Born October 1, 1913 in Remer, Minnesota, Eugene Wilson lived in Coleraine, Minnesota since age 10. He was educated at Greenway High School in Coleraine. Before retiring in 1975, Gene was employed for 35 years by U.S. Steel in the Iron Ore Analysis Laboratory in Coleraine as a technician.
He was married to the former Valborg (Wally) Martinson of Coleraine, Minnesota. Although blind since childhood, Wally was a homemaker and she and Gene raised two fine children: Larry and Sharon. Wally was known in the area for her piano playing talent and she performed as a member of a local dance band. On occasion, Gene would contribute his fine, tenor voice to a community function with Wally in accompaniment.
It was a flu epidemic that really gave momentum to Gene’s budding skiing career at the age of ten.

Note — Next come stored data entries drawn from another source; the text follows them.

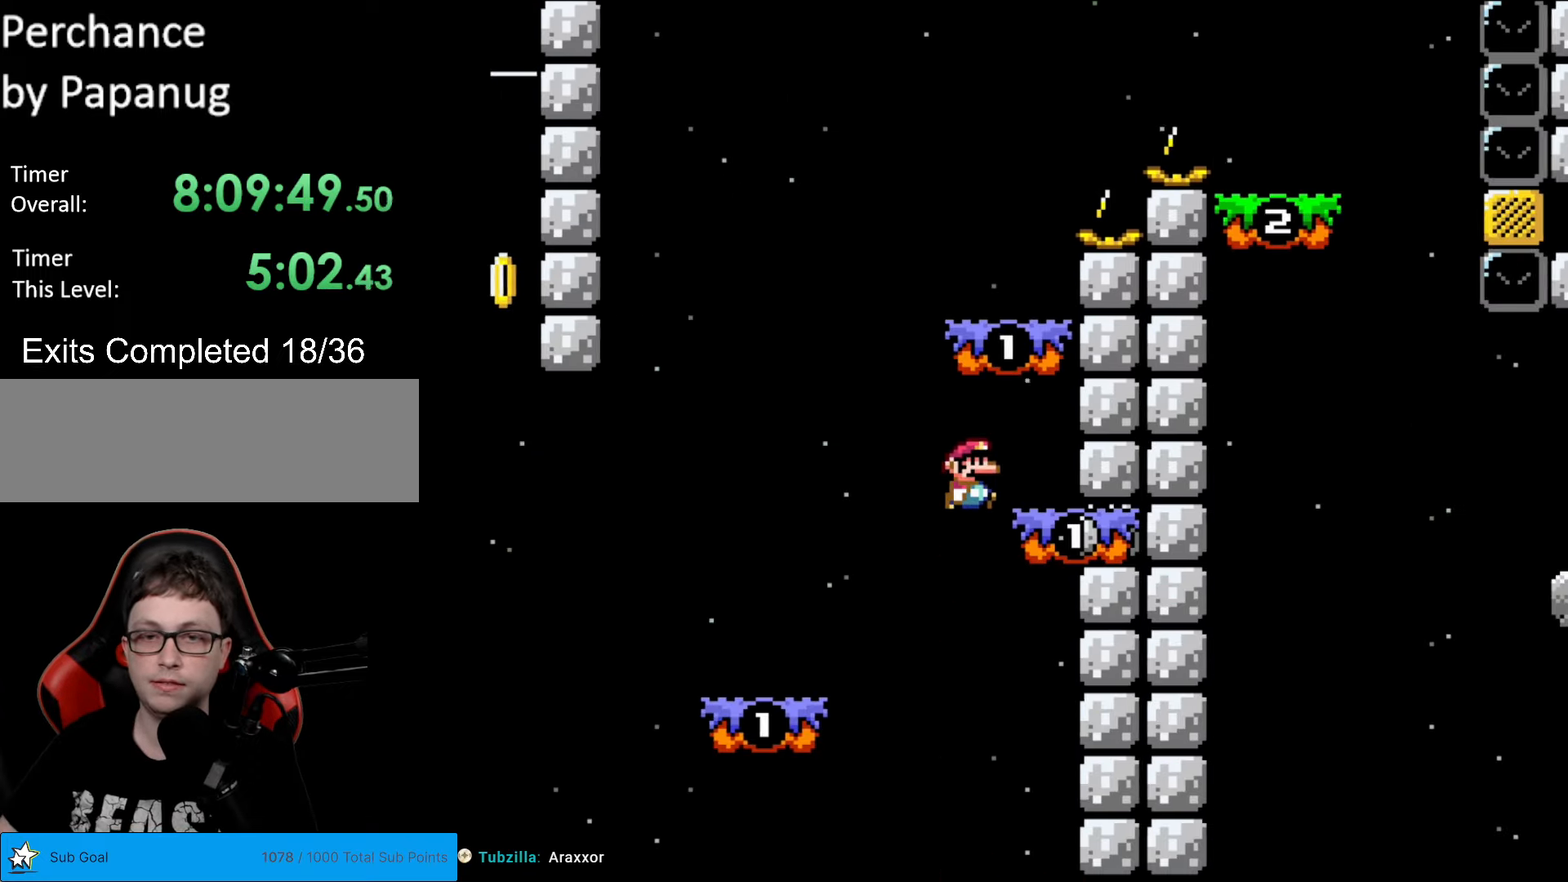
{"buttons": ["Y", "DPAD_RIGHT"], "events": [[87, "DPAD_RIGHT", "up"], [227, "DPAD_LEFT", "down"], [279, "B", "down"], [437, "DPAD_LEFT", "up"], [489, "B", "up"], [489, "DPAD_RIGHT", "down"]]}
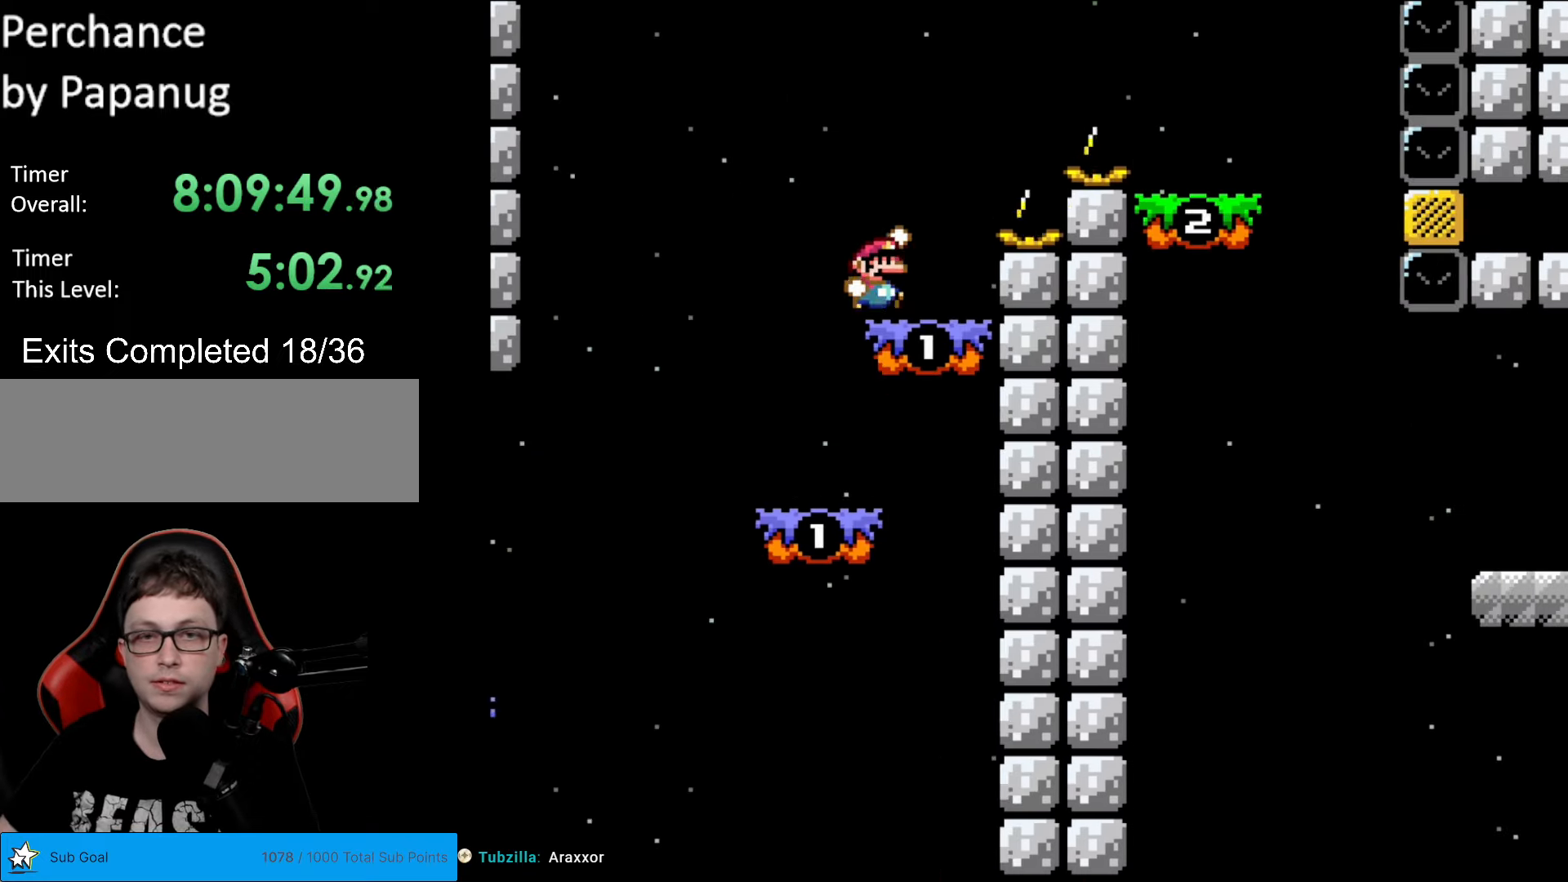
{"buttons": ["B", "Y", "DPAD_RIGHT"], "events": [[245, "B", "down"]]}
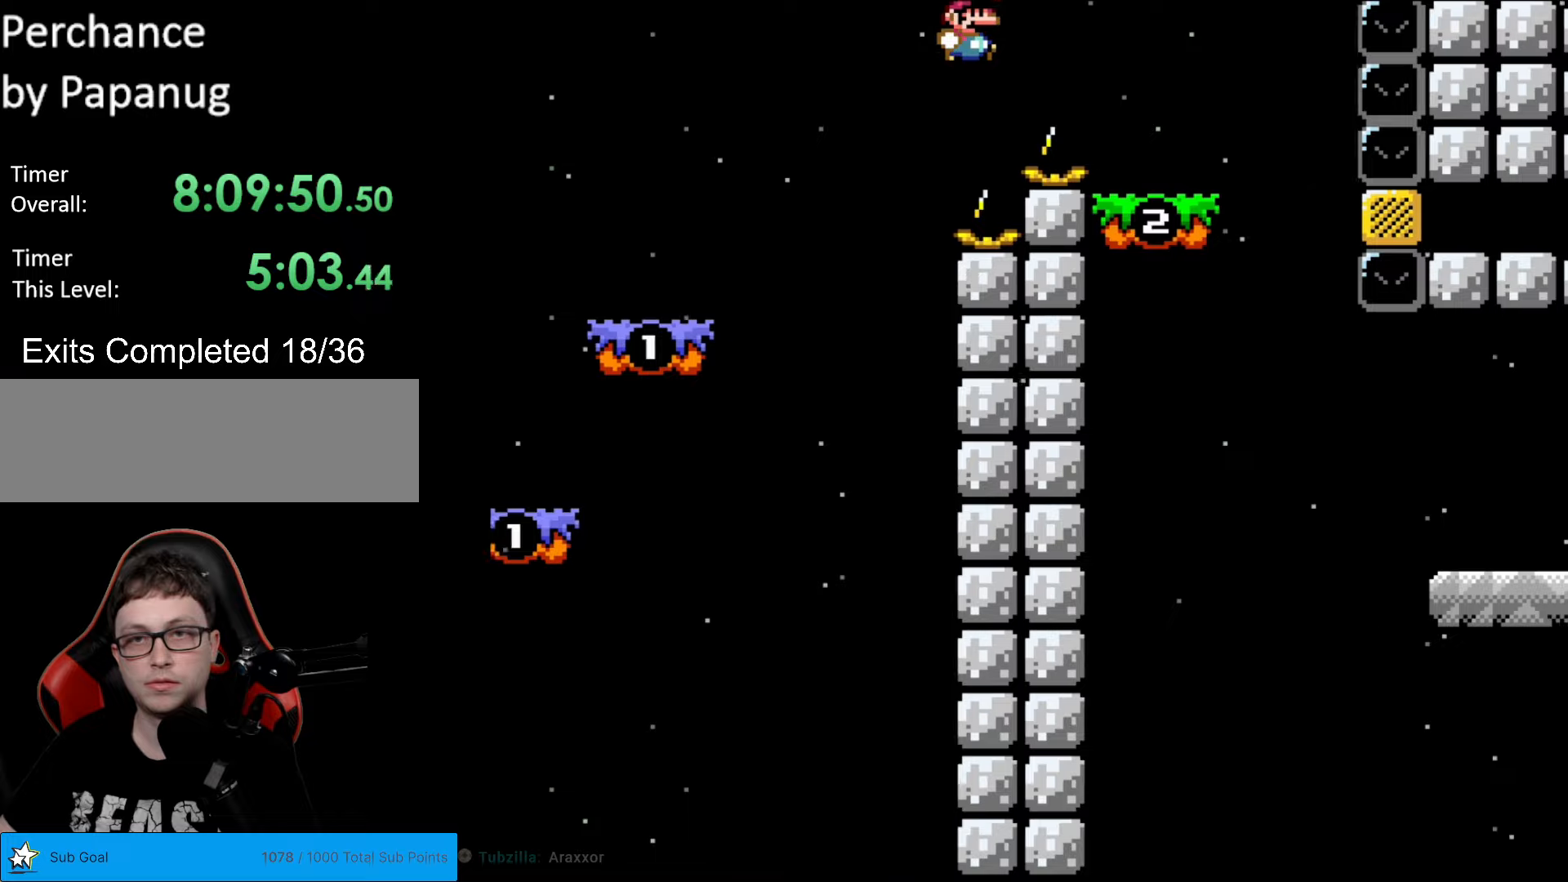
{"buttons": ["Y"], "events": [[245, "B", "up"], [298, "DPAD_LEFT", "down"], [298, "DPAD_RIGHT", "up"], [420, "DPAD_LEFT", "up"]]}
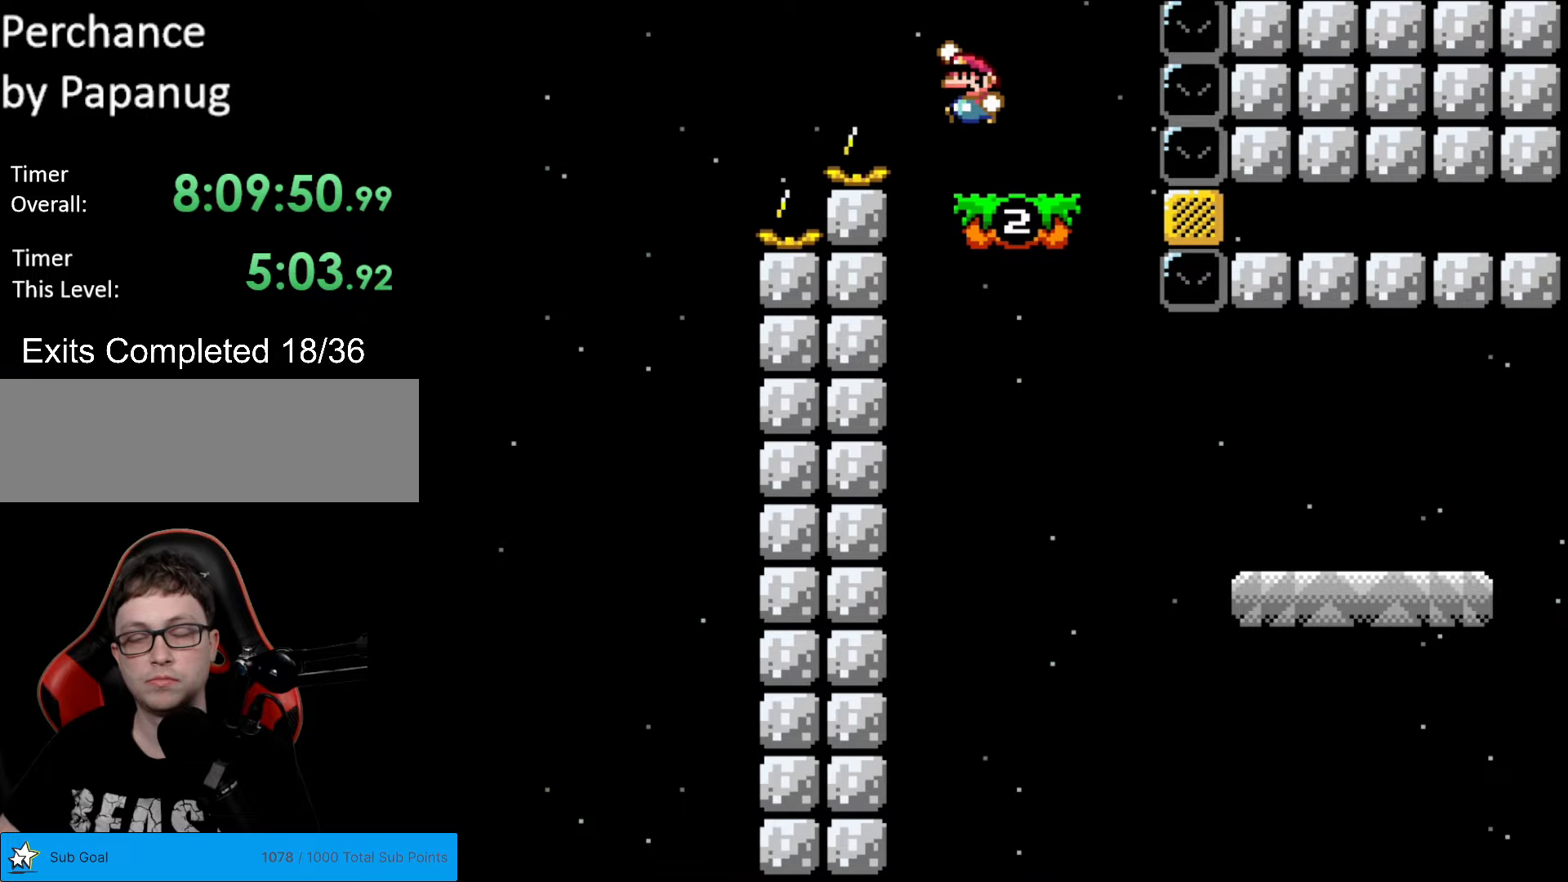
{"buttons": ["Y", "DPAD_RIGHT"], "events": [[140, "DPAD_RIGHT", "down"]]}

The schools were closed and that gave him time to discover that ski jumping was for him. Olaf Mangseth of Coleraine, official of the U.S. Ski Association and 1967 selection to the National Ski Hall of Fame was quick to recognize the talent of this young athlete. Under Olaf’s guidance, Gene developed the drive to improve his performance and style which remained with him throughout his jumping participation.
He finished in the top three places in 69 of 80 major jump meets according to National Ski Association statistics at the end of the 1947 season. This is the remarkable record of Eugene (Gene) A. Wilson whose skisport career spanned three decades, from 1933 to 1963.
To add significance to this accomplishment, his list of competitor read like a who’s who of outstanding jumpers to any contemporary. These skisport athletes included Rudd, Engen, Tokle, Devlin, Fredheim, Kotlarek, Unland, Perrault, Bietila, Barber and Zoberski as well as may others.
Gene was a strong contributor to the new, apparent, effortless ride in which he seemed to virtually float through the air. This was the forerunner to ski flying.
It is the special recognition which the achiever receives that makes his amateur participation especially rewarding.. Gene certainly received some of these to highlight his career. He also contributed to the skisport by his membership activity in ski jumping organizations.
The competitive record achieved by Gene Wilson is a tribute to his contribution to the skisport. By his performances, he exhibited national competitive championship stature. His continued top total score ranking in so many contests over such a period of time is truly outstanding.
Gene’s success at a ski meet was due in no small measure to his power of positive thinking. He was always quick to point out an associate’s strong point. This is true of his evaluation of a competitor as well. He never underestimated the capability of another ski jumper. Of Birger Rudd, he remarked, “He is the greatest skier I have ever known.” When speaking of Torger Tokle, he commented, “He would have been the world’s most outstanding ski jumper if he hadn’t been killed in the war.”
Eugene Wilson was elected to the U.S. National Ski Hall of Fame in 1982.